Last summer my neighbor and me each got a new rooftop deck built. We're on the 3rd floor of a condo building.

Today we started staining the deck. We're using a light-colored stain. This is what the can says (it's a mouthful):

Benjamin Moore Arborcoat 
Premium Exterior Stain 
Classic Oil Finish
Deck & Siding
Semi-transparent

We've started off with the ballusters, rails and posts, using brushes. When we're done with this we'll do the floor.

We were hoping to use rollers for the floor. But I'm wondering how will we be able to avoid the stain from dripping between floor wood boards (decking) and giving it a messy look? Is there a trick? Or should we simply avoid rollers and just use a brush?

I'm attaching some photos below. In the first photo there's already a first coat of stain (but the very top of the railing cap has not yet gotten any stain).


----------



## Ghidrah (Jan 20, 2015)

If it were me I'd buy a roll of poly, cover the railing, buy or rent a HPLV sprayer and wait for a non windy day. Stay low, keep an eye on the spray, thin coats = -0- dripage


----------



## boston_guy (Jul 7, 2012)

Thanks, Ghidrah.

I had not thought of a spray gun. Interesting. Are you recommending it for just the floor or even the rails, ballusters, and posts?

Someone suggested to me the Shur-Line Deck Pad with Groove Tool:

http://www.homedepot.com/p/Shur-Line-6-in-x-3-in-Deck-Pad-with-Groove-Tool-1791257/203227759

Has anyone here ever used it?


----------



## Ghidrah (Jan 20, 2015)

3 floors up is too high and you don't have staging, it looks like you might have just enough room to get your hand and brush through the balustrade, I'd hand paint the rails. The effort to tarp one side then the other would be a lot of work and no guaranty against running or thorough cover on the balusters. Gravity might cause running on the poly.

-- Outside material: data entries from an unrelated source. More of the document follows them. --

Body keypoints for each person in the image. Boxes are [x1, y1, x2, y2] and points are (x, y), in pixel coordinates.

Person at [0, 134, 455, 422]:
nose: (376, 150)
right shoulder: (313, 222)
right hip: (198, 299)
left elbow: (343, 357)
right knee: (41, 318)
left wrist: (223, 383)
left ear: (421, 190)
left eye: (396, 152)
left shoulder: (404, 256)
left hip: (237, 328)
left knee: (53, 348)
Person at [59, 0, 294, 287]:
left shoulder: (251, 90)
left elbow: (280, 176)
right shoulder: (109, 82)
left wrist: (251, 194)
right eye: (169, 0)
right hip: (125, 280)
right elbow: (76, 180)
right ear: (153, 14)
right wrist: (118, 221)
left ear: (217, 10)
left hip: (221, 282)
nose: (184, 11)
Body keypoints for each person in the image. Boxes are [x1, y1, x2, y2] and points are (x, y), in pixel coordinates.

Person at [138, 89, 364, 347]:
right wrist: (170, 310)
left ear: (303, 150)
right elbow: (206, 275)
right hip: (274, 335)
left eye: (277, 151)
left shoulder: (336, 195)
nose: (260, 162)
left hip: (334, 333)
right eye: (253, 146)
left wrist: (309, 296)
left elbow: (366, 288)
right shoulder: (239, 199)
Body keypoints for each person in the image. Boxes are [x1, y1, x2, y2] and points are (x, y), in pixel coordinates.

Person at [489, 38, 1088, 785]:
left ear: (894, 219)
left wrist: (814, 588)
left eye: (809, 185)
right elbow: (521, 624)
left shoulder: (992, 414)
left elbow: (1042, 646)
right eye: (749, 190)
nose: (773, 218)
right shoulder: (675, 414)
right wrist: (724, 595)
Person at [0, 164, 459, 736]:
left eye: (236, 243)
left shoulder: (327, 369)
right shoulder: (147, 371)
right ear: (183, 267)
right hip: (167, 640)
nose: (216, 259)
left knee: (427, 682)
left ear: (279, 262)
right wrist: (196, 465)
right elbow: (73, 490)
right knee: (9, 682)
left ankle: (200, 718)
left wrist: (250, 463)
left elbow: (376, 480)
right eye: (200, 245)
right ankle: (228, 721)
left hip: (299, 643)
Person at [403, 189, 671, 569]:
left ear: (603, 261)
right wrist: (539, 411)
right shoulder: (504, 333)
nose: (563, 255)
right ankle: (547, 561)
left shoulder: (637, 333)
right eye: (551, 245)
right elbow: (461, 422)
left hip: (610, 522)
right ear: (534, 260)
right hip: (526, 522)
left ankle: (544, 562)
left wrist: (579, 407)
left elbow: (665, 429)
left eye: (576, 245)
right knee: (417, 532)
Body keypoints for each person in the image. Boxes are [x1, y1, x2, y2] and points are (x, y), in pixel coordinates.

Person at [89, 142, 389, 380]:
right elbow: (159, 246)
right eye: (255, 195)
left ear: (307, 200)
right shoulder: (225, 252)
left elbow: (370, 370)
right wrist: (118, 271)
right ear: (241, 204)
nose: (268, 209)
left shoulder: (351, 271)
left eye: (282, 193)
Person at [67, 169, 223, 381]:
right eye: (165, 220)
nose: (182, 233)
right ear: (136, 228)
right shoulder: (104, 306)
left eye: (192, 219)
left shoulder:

Buy some twine, poke holes at the top and bottom to secure it to the two rails, looks like 2 1/2 to 3" between deck and bott rail so you may need to brush or roll stain under the rail to ensure coverage on the deck. If you pay attention you can reused the poly on both decks and share the cost of the poly.

If the 2 of you work together and plan your attack you can minimize spillage and waste, organize labor and conserve energy.


----------